Он задумался, положив руку на лоб, как будто у него болела голова. Но он не жаловался. Наконец он сказал:

— Ну что ж, возможно, это так. Да, может быть. Но спасение не у психиатра. Оно во мне. Как только я рассчитаюсь за своего отца, я приду в согласие с самим собой, и все мое неистовство, вся агрессивность останутся в прошлом.

Мы помолчали. Потом я сказала:

— Думаю, твой отец давным-давно знает, что ты исполнил свой долг по отношению к нему, и хотел бы, чтобы ты теперь занялся собой. Если ты согласен поговорить с доктором...

— Ты имеешь в виду психиатра?

— Да, психиатра. Это не значит, что я считаю тебя сумасшедшим...

— Не сомневаюсь, что именно это ты и думаешь. А после прошлой ночи я и винить тебя не могу за это.

— Это не значит, что я считаю тебя сумасшедшим, — повторила я, как будто он ничего не сказал. — Но я вижу, что в твоей душе слишком много боли, которая отравляет тебе жизнь. Зачем же мучиться, когда врач, быть может, облегчит страдания? Ну разве не стоит хотя бы попробовать?

— Ладно, я сделаю все, что ты хочешь. Все, что угодно. Если ты хочешь, чтобы я пошел к психиатру, я пойду.

Я прекрасно понимала, что он соглашается просто потому, что не хочет спорить со мной. Глубоко вздохнув, я сделала новую попытку.

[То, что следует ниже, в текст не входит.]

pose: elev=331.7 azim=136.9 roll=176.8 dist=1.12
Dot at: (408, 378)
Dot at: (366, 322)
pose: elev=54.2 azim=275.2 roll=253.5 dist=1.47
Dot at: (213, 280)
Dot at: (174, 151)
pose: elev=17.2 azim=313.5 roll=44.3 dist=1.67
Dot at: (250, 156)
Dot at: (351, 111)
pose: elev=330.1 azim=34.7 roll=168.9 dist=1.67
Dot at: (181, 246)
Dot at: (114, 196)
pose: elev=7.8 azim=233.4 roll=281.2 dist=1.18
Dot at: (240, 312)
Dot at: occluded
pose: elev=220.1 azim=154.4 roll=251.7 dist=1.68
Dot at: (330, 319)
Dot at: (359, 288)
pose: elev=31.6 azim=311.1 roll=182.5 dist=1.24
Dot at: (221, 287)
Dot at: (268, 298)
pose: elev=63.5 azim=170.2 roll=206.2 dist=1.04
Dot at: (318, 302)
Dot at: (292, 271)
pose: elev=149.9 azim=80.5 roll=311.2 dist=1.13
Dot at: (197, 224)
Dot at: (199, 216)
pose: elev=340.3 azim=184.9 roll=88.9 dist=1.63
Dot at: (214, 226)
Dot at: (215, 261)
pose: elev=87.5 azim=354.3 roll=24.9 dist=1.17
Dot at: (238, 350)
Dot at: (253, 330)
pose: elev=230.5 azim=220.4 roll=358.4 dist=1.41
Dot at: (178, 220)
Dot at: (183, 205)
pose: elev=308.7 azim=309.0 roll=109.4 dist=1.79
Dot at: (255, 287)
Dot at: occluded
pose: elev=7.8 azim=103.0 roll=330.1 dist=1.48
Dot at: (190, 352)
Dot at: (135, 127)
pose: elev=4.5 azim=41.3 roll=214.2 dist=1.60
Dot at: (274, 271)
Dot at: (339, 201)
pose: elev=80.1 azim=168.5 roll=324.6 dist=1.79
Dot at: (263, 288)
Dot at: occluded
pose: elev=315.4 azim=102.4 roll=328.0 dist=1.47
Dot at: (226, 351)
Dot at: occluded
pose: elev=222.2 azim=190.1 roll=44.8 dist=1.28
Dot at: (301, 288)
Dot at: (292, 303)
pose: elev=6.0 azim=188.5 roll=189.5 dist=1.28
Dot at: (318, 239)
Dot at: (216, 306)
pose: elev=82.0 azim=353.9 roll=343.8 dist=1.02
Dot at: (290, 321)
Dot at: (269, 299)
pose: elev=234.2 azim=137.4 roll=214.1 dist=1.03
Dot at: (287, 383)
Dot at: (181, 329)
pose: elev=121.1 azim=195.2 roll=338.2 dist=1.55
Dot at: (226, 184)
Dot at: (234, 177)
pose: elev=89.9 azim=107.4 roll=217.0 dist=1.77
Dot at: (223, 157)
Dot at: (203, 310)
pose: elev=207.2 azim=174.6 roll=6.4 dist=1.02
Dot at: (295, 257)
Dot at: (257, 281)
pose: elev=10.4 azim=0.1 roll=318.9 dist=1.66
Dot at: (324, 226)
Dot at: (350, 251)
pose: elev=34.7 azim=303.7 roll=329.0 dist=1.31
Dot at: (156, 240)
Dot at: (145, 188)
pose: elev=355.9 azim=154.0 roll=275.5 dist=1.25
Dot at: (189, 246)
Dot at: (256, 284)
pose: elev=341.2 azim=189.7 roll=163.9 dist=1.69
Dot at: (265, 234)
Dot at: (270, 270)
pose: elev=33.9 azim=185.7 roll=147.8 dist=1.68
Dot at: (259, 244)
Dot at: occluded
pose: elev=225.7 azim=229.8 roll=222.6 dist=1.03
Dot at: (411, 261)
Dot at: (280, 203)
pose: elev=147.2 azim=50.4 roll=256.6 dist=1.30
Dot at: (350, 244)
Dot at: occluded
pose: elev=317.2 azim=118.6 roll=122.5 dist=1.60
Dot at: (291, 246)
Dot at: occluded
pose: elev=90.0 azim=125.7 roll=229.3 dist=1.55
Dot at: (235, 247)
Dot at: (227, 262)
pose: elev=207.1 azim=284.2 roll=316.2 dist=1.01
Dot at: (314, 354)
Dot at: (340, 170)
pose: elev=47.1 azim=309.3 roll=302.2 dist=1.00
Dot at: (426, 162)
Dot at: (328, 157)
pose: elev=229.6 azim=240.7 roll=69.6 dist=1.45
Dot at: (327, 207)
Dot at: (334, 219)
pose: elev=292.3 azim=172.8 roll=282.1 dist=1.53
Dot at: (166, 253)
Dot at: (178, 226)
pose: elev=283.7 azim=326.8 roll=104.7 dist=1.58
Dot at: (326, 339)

— Ты должен захотеть вылечиться, Скотт. Если ты не захочешь, психиатр тебе не поможет.

— Но я хочу вылечиться. В послевоенные годы я много раз пытался вылечиться разными способами.

Было очевидно, что мы ходим по кругу. Я поняла, что у меня нет другого выхода, как сказать ему грубую правду.

— Ты должен кое-что понять, — сказала я ровным голосом. — Если ты не сможешь справиться с приступами агрессии, то потеряешь меня. Я полагала, что ничто не сможет разъединить нас, но это было слишком самонадеянно с моей стороны. Я думала о себе, как о некой суперженщине, которая все может привести в порядок, если захочет. Но оказалось, что я не суперженщина и не мазохистка. Я ненавижу насилие и не потерплю его в своей жизни. Ты должен это знать. Поверь, если когда-нибудь еще ты попытаешься повторить ту сцену прошлой ночи...

— Обещаю тебе, — сказал он, — клянусь, та ночная сцена никогда, никогда, никогда больше не повторится.

— Я знаю, ты сумеешь бросить пить. Я совершенно уверена в этом.

— Тогда успокойся. Больше не о чем тревожиться.

Я молчала.

— И я схожу к психиатру, конечно, — сказал он после паузы, — но не здесь, а когда вернусь в Нью-Йорк. Я не доверяю европейским психиатрам, которые совсем не знают и не понимают психологию американца.

Это я вполне могла понять. Я вспомнила психиатров, к которым я ходила в Лондоне несколько лет назад. Боже, какими инопланетянами они мне казались. Я чувствовала себя совершенно неспособной объяснить им свои чувства.